READING PASSAGE START

# Notebook_04: Exploratory Analysis

Now that I've fit the frequency and amplitude based curves and confirmed at least the frequency curve matches the publication in shape. The objective of this notebook is to explore the data a bit further and potentially experiment with modelling options.

## Imports & Setup

In [1]:
from pathlib import Path
import numpy as np
import pandas as pd
import matplotlib as mpl
import matplotlib.pyplot as plt
from mpl_toolkits.mplot3d import Axes3D
from matplotlib import cm
from matplotlib.ticker import LinearLocator, FormatStrFormatter
import seaborn as sns
sns.set_style('whitegrid')
import chartify
%matplotlib inline

ModuleNotFoundError: No module named 'chartify'

In [None]:
chartify.color_palettes.show()

In [None]:
mpl.rcParams["figure.figsize"] = [10, 6]
mpl.rcParams["figure.dpi"] = 200
mpl.rcParams["axes.titlesize"] = 10
mpl.rcParams["axes.labelsize"] = 8

In [None]:
project_root = Path().resolve().parent
data_path = project_root / 'Data' / 'Interim' / 'full_with_poly_preds.csv'

In [None]:
# Suppressing scientific notiation for clarity, not dealing with any large or small numbers here so it's fine to do this
pd.set_option('display.float_format', lambda x: '%.3f' % x)

## EDA

In [None]:
df = pd.read_csv(data_path)

In [None]:
df['CD/t_pred_freq'] = df['tc_pred_freq'].apply(lambda x: x / 3)

READING PASSAGE END

▸ **WHAT TO WORK ON**
List every Matplotlib rcParams setting that the exploratory analysis notebook above assigns, with the value each receives.

RECORDED DATA START

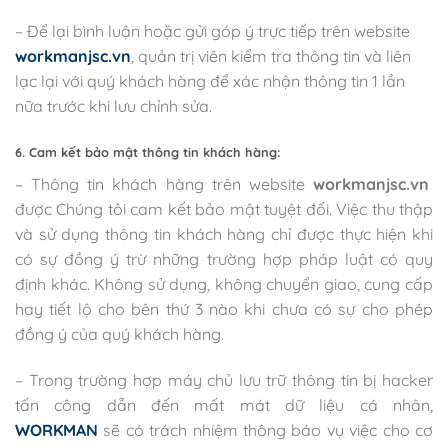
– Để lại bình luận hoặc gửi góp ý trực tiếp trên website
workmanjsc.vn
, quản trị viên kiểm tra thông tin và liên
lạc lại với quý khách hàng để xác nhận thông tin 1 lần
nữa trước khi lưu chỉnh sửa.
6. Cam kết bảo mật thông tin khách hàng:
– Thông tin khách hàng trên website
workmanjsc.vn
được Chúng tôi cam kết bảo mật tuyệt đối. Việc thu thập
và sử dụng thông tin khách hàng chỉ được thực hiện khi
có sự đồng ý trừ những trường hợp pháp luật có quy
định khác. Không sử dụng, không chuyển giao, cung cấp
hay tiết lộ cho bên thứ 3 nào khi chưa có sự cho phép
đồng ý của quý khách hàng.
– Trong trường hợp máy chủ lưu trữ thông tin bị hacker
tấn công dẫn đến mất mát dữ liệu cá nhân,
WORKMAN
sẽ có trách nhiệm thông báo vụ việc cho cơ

RECORDED DATA END

▸ **YOUR RESPONSE**
- figure.figsize: [10, 6]
- figure.dpi: 200
- axes.titlesize: 10
- axes.labelsize: 8